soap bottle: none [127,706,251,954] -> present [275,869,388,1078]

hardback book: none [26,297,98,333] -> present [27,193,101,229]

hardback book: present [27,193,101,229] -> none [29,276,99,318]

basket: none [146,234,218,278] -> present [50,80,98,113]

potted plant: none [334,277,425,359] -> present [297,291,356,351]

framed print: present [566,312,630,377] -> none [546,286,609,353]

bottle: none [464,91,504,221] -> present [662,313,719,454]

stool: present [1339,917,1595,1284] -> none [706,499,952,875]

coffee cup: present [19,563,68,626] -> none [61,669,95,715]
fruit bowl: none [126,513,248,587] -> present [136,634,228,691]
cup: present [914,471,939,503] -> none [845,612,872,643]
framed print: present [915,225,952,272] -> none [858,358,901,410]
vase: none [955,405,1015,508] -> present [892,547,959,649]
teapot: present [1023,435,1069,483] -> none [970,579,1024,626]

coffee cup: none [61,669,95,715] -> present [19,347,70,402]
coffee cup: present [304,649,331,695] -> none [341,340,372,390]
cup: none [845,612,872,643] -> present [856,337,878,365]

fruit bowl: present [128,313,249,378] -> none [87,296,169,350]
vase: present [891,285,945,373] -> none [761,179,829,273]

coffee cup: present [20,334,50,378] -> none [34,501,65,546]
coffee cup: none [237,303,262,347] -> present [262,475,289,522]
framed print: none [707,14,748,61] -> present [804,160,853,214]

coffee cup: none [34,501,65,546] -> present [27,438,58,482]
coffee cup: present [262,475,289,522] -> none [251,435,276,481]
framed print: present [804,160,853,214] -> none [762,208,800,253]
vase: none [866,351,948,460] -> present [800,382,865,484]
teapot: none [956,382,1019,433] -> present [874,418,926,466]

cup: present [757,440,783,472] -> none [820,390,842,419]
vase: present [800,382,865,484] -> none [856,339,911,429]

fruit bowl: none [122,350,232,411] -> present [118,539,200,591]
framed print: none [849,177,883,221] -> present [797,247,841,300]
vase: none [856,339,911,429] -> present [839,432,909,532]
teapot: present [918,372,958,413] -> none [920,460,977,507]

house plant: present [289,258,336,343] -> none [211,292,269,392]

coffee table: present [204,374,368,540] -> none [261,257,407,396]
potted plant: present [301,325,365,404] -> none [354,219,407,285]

====

## TASK OBJECTIVE
The answer should consist only of the number of lines above in which "plant" appears.

## REPLY
3